▶ [TASK DESCRIPTION]: Repeat every record exactly as written, but leave out the pictures.
------ INFORMATION
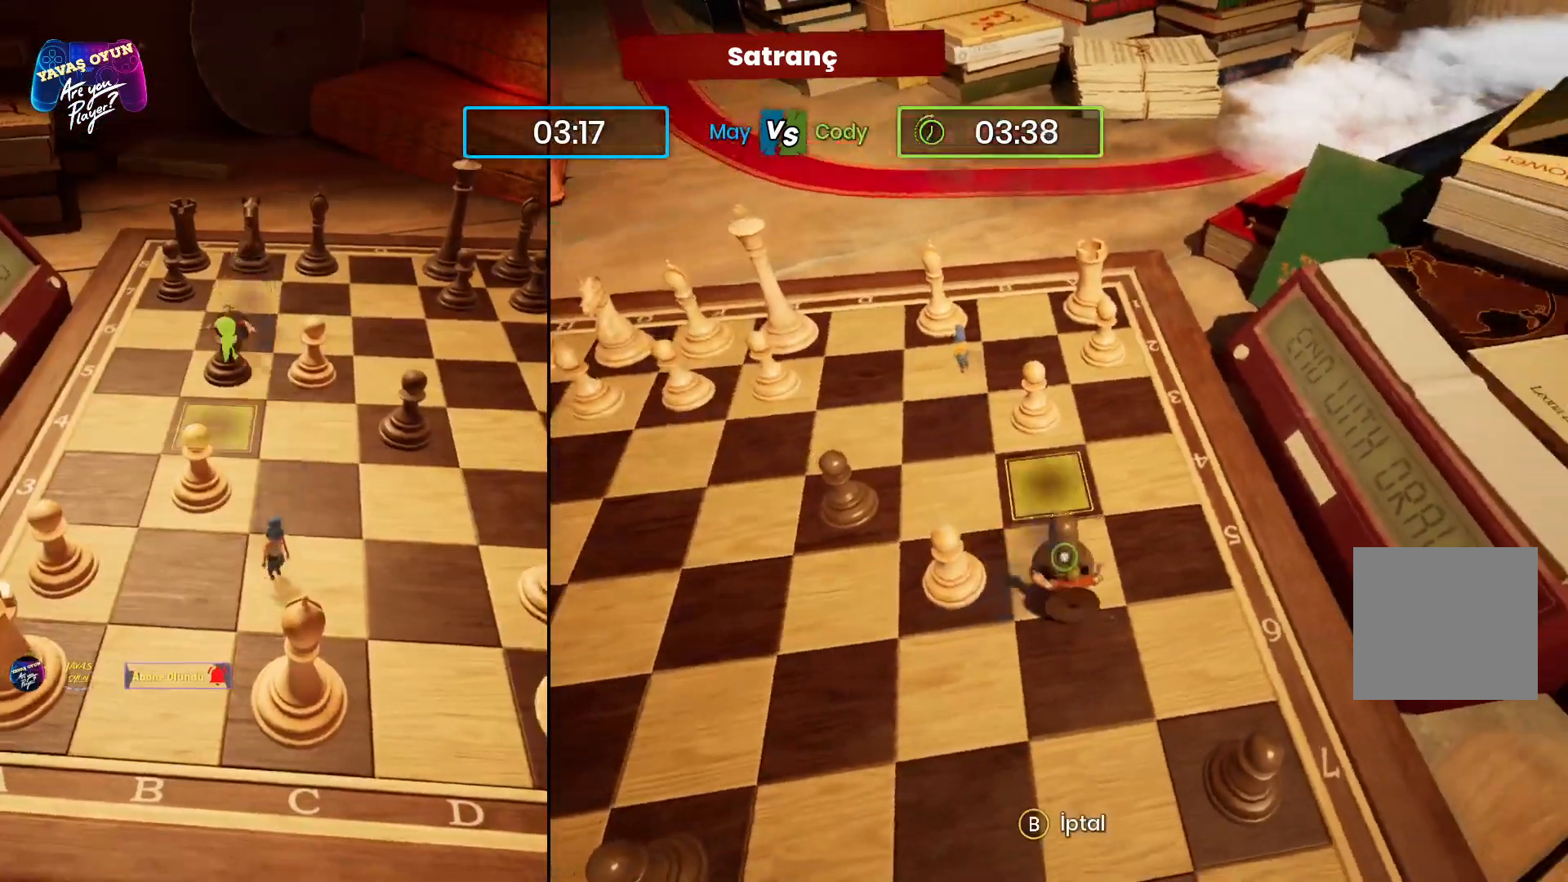
{"buttons": [], "left_stick": "center", "right_stick": "left", "events": [[133, "right_stick", "left"]]}
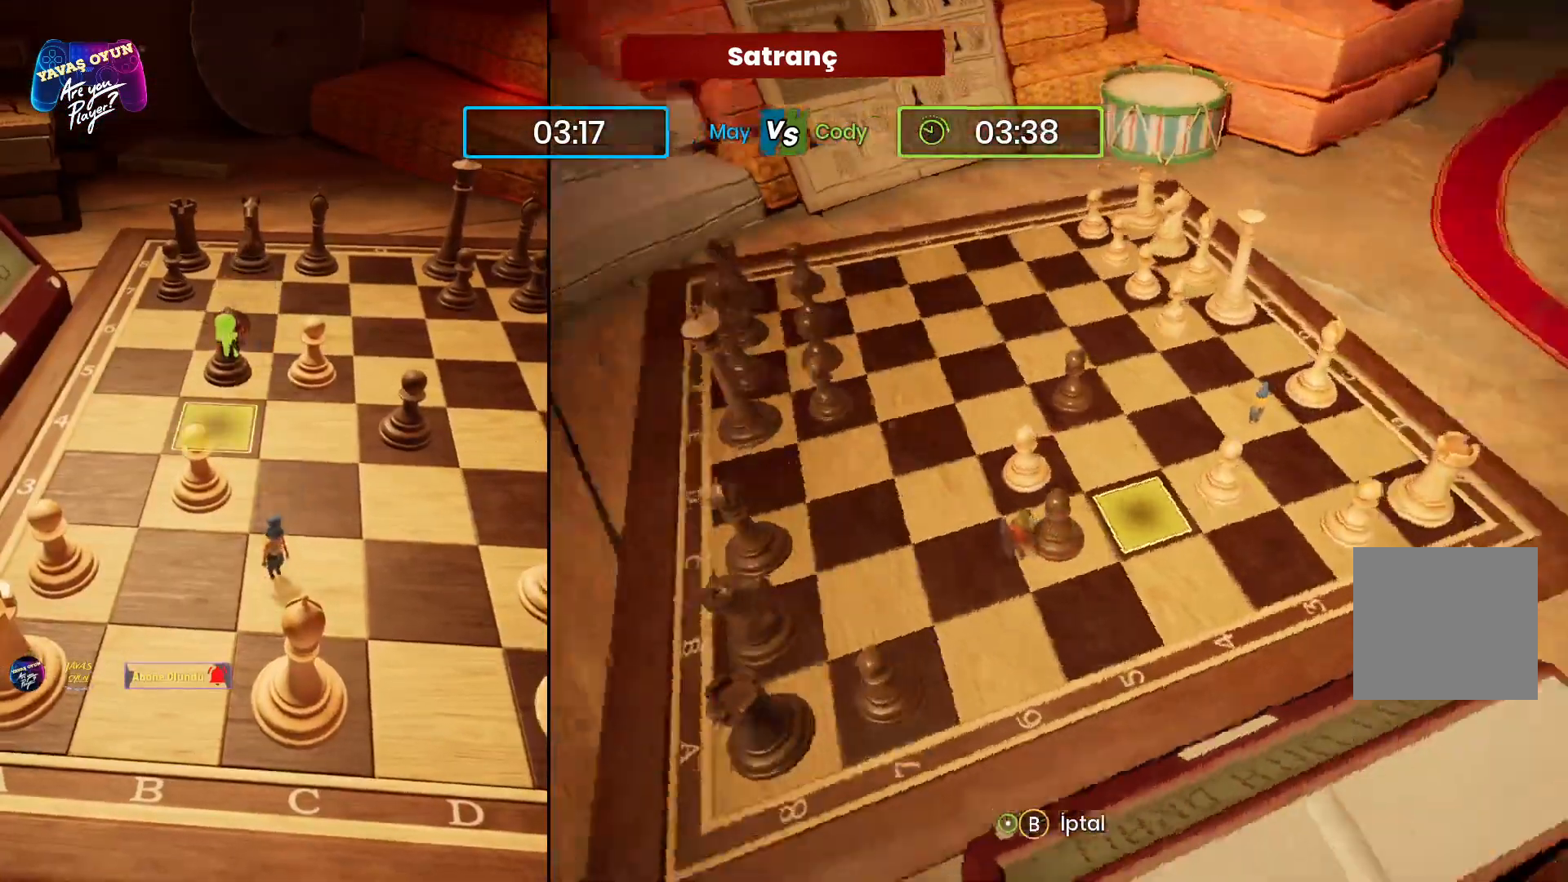
{"buttons": [], "left_stick": "up-right", "right_stick": "center", "events": [[450, "left_stick", "up-right"], [483, "right_stick", "center"]]}
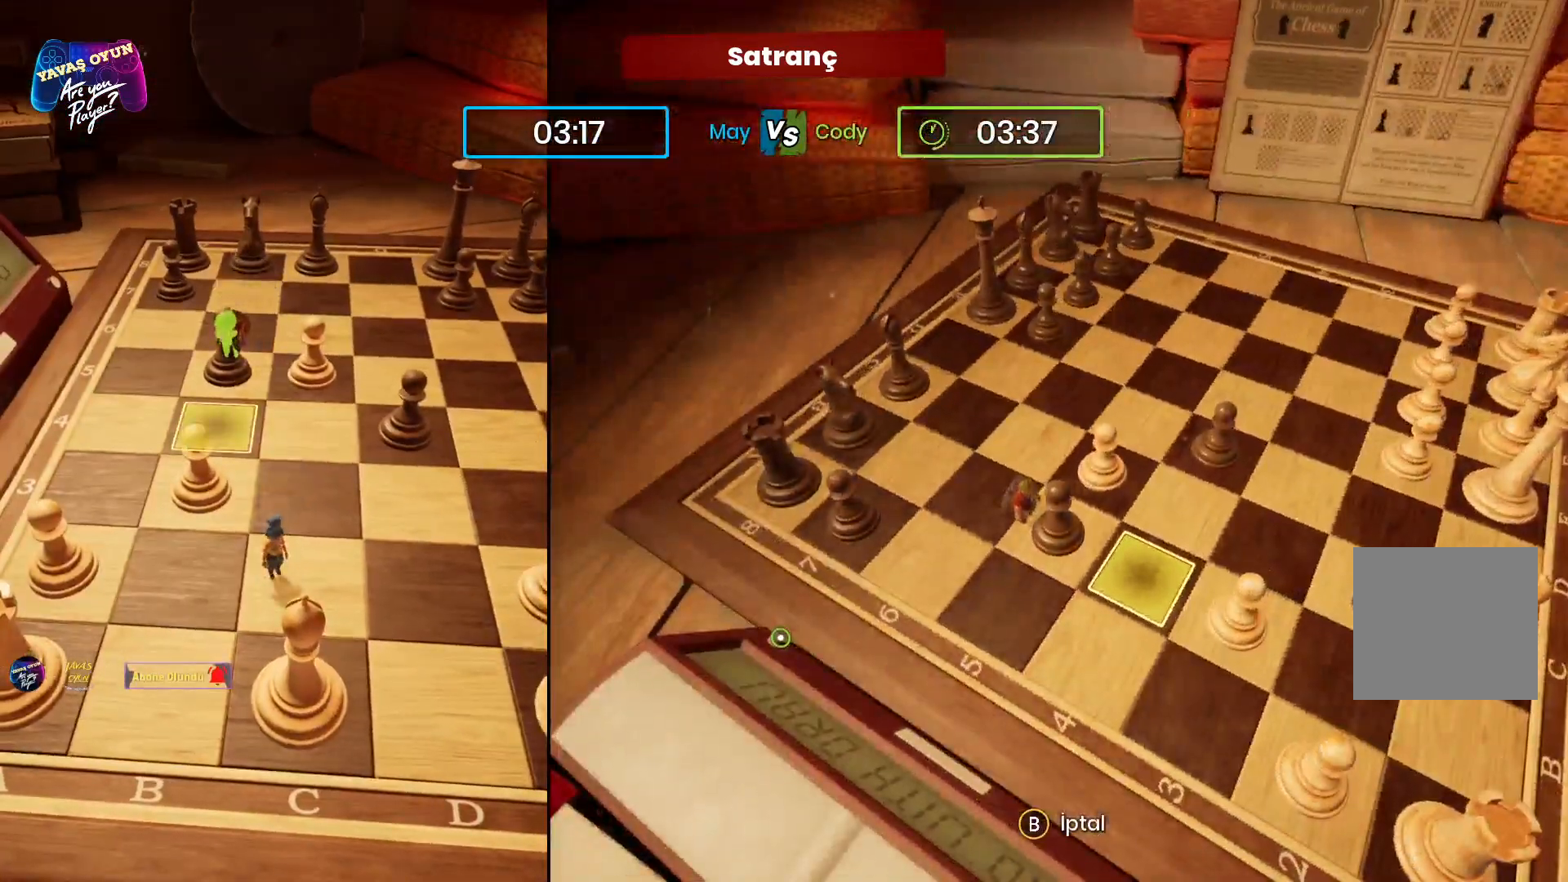
{"buttons": [], "left_stick": "right", "right_stick": "right", "events": [[250, "left_stick", "right"], [350, "right_stick", "right"]]}
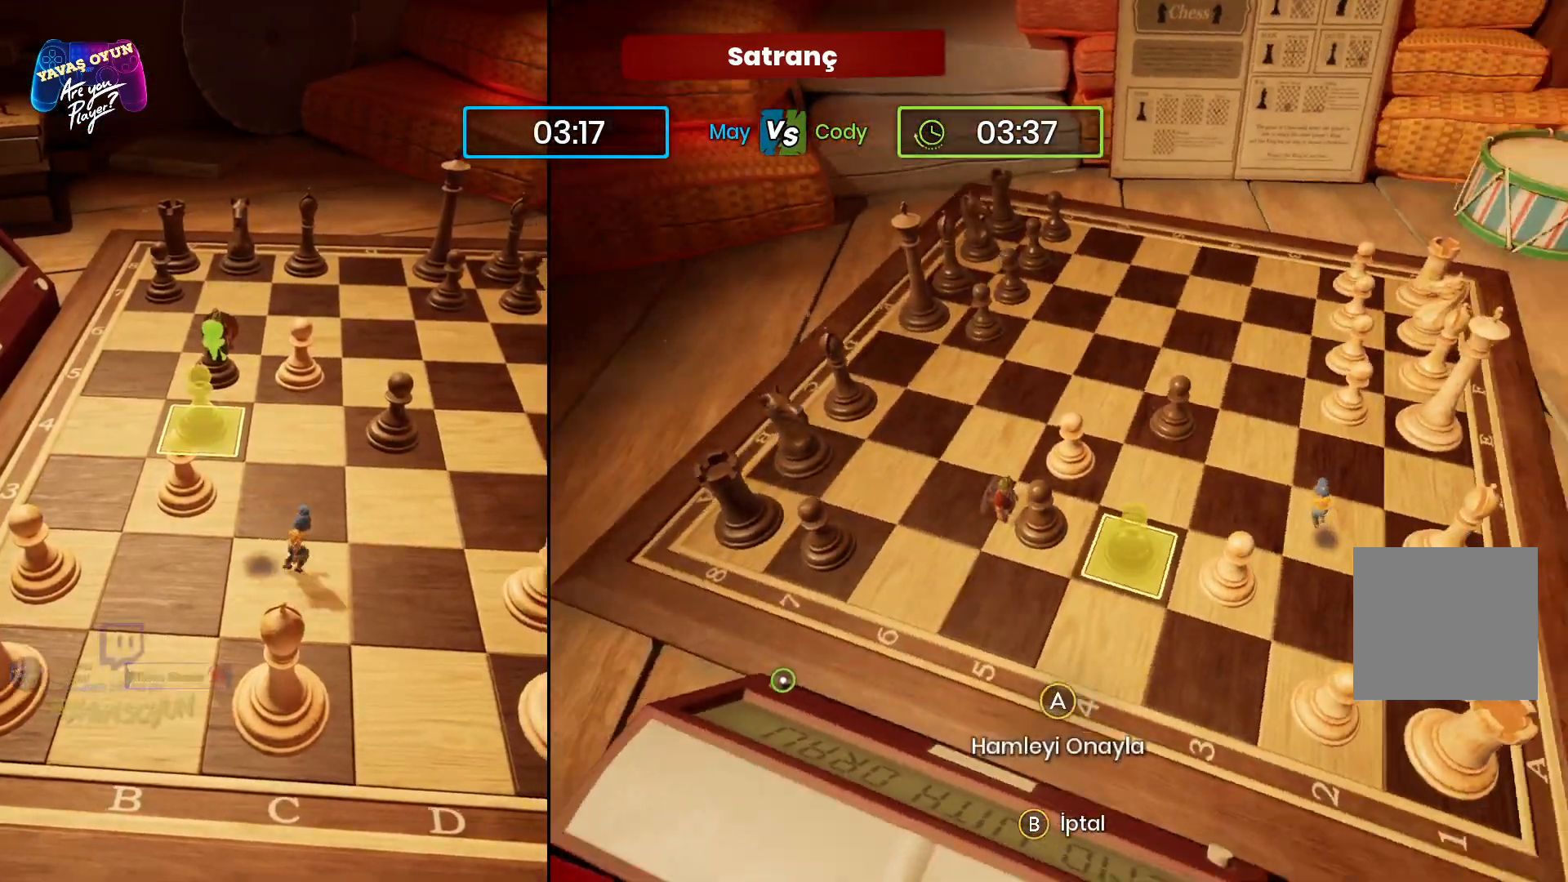
{"buttons": [], "left_stick": "right", "right_stick": "right", "events": []}
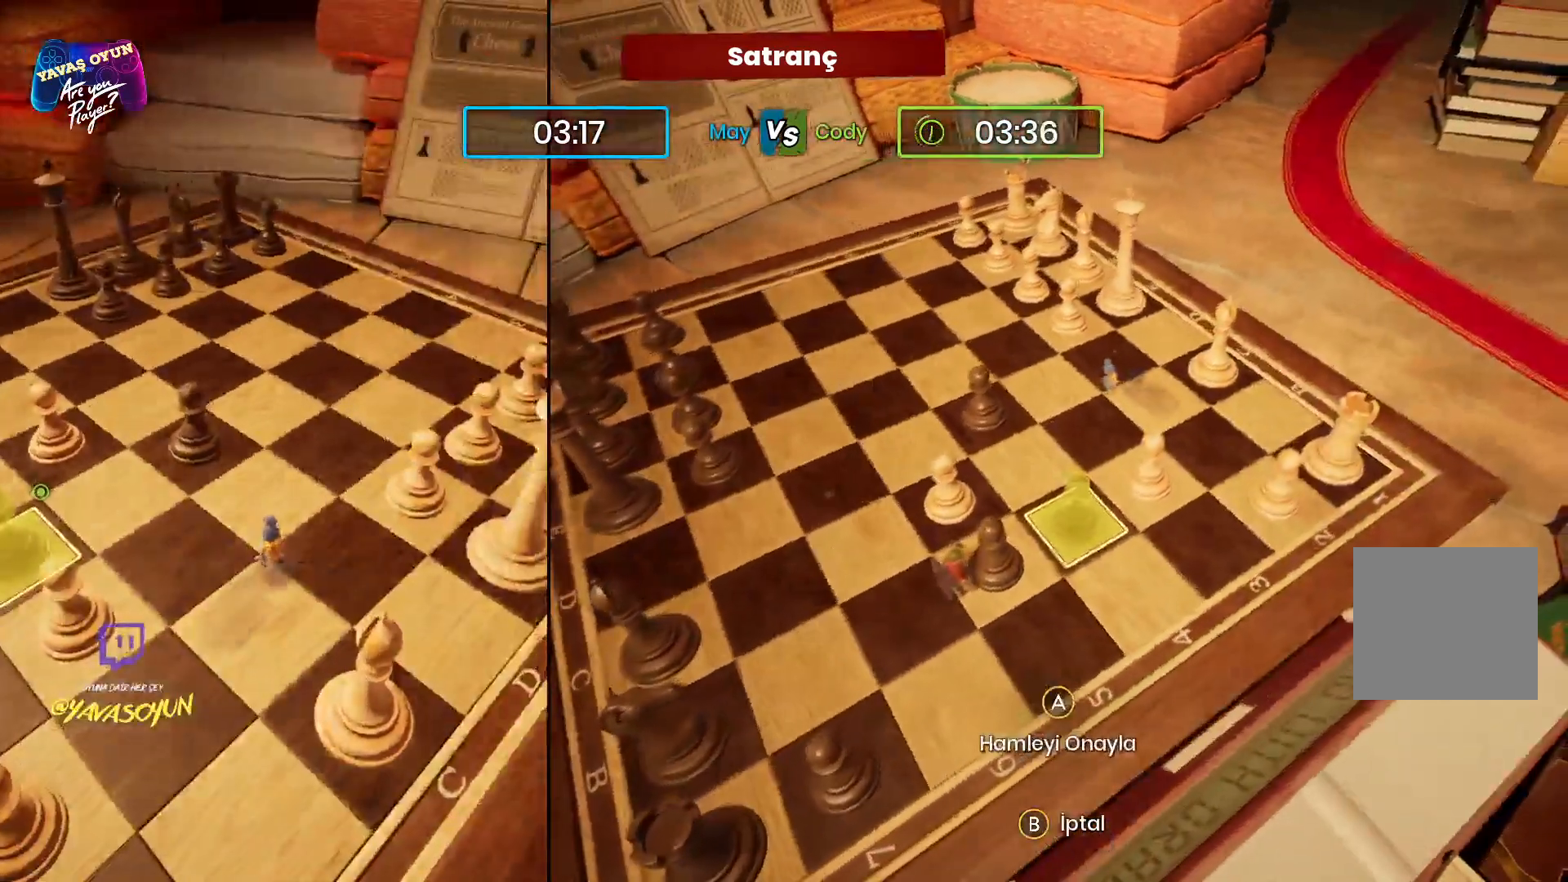
{"buttons": [], "left_stick": "center", "right_stick": "right", "events": [[50, "left_stick", "up-right"], [300, "left_stick", "center"]]}
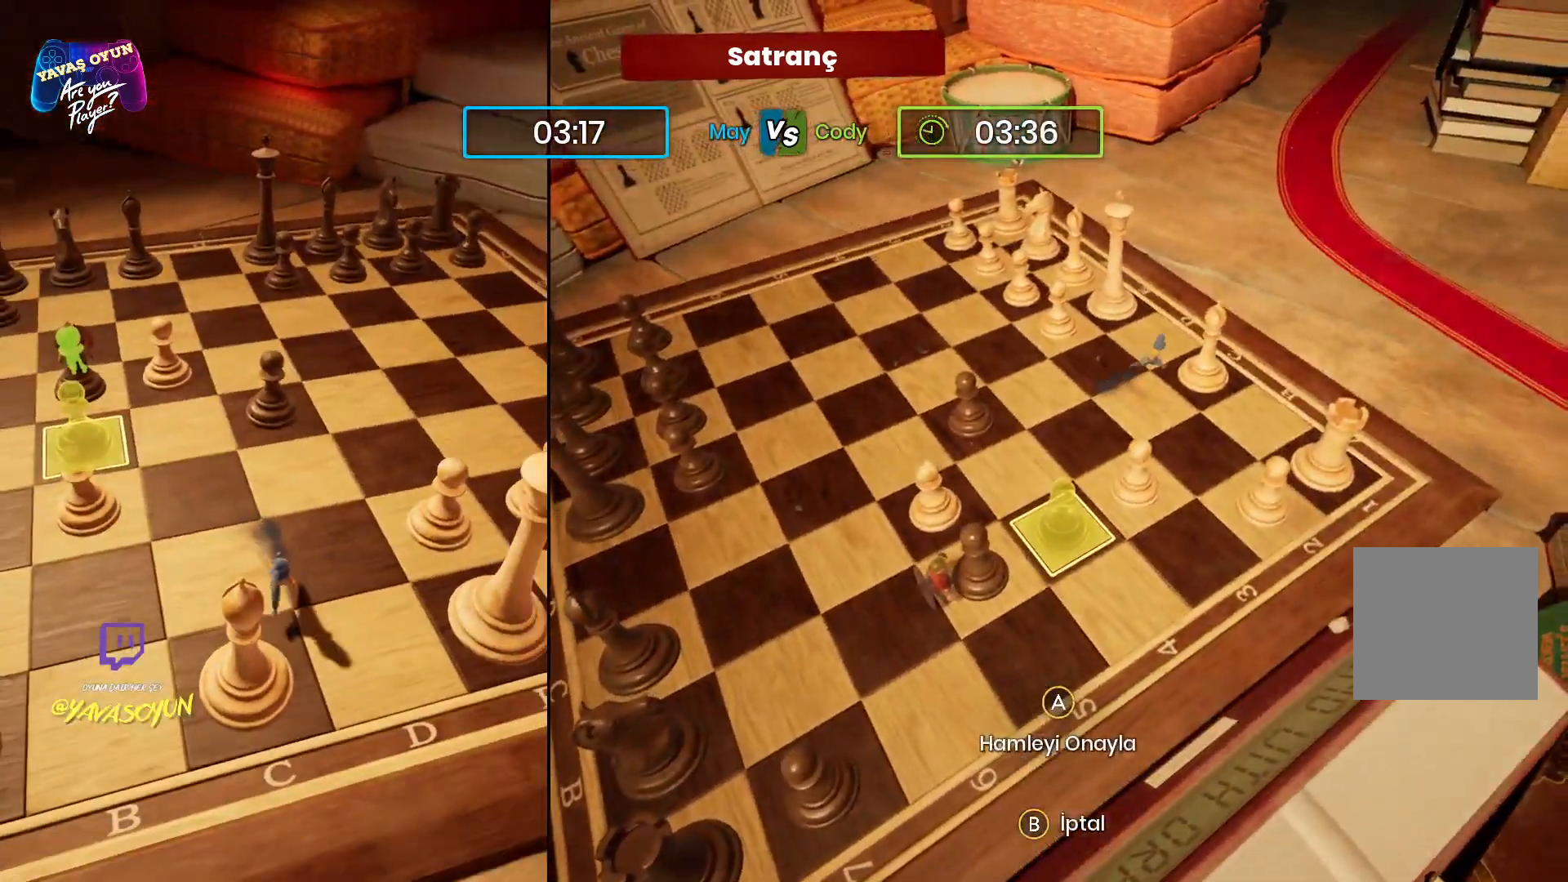
{"buttons": [], "left_stick": "center", "right_stick": "center", "events": [[17, "right_stick", "center"], [100, "left_stick", "up"], [350, "left_stick", "right"], [417, "left_stick", "center"]]}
------------
▶ [THE COMPLETED TASK]:
{"buttons": [], "left_stick": "center", "right_stick": "left", "events": [[133, "right_stick", "left"]]}
{"buttons": [], "left_stick": "up-right", "right_stick": "center", "events": [[450, "left_stick", "up-right"], [483, "right_stick", "center"]]}
{"buttons": [], "left_stick": "right", "right_stick": "right", "events": [[250, "left_stick", "right"], [350, "right_stick", "right"]]}
{"buttons": [], "left_stick": "right", "right_stick": "right", "events": []}
{"buttons": [], "left_stick": "center", "right_stick": "right", "events": [[50, "left_stick", "up-right"], [300, "left_stick", "center"]]}
{"buttons": [], "left_stick": "center", "right_stick": "center", "events": [[17, "right_stick", "center"], [100, "left_stick", "up"], [350, "left_stick", "right"], [417, "left_stick", "center"]]}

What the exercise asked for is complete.